[Given text]
┄┄┄┄┄┄┄┄┄┄┄┄┄┄┄┄┄┄┄┄

I’m working on my logline/elevator pitch. I have been told that it should be one sentence, and no more than 17 words. What about dual POV stories? While they do end up together, they also have their own story arcs.  Do I pick 1 for my pitch or is 2 lines—one for each—okay?

Sincerely,

Rachel

Dear Rachel…

17 seems an arbitrary number, but if it keeps you focused, I’m all for it. And focus is what matters here. If you’ve got two storylines for two point of view characters, there should be some point of intersection for them—that’s where you focus your pitch. What’s the common denominator that allows these two people and stories to exist within the same novel? Do they speak to two sides of the question “What is love?” Do they explore the same theme and come to different conclusions about it? That theme is the anchor for your pitch, as in: “In a school where money means Everything, two freshmen find out what happens when Everything is suddenly gone.” What do you know! If you’ll let me ignore the word “a”, then I hit the magic 17.

Happy writing!

The Editor

re: Finding Adventure in Historical Fiction

in Submissions/Teen/Middle Grade Fiction by

Dear Editor…

I have just completed an MG adventure for boys set in the middle ages. I’ve heard that historical fiction is a hard sell these days. How should I pitch my manuscript?

┄┄┄┄┄┄┄┄┄┄┄┄┄┄┄┄┄┄┄┄

[Provided material]
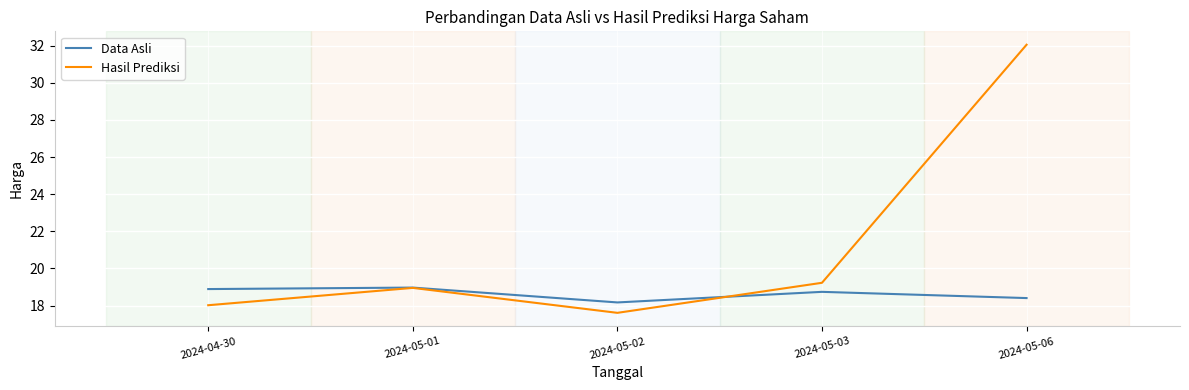

Which category has the highest value in the Hasil Prediksi series?

2024-05-06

┄┄┄┄┄┄┄┄┄┄┄┄┄┄┄┄┄┄┄┄

[Assignment]
Repeat word for word the part of the writing-advice column above that opens with the words containing "in Submissions/Teen/Middle Grade" and closes with "pitch my manuscript?".

[Reply to the task]
in Submissions/Teen/Middle Grade Fiction by

Dear Editor…

I have just completed an MG adventure for boys set in the middle ages. I’ve heard that historical fiction is a hard sell these days. How should I pitch my manuscript?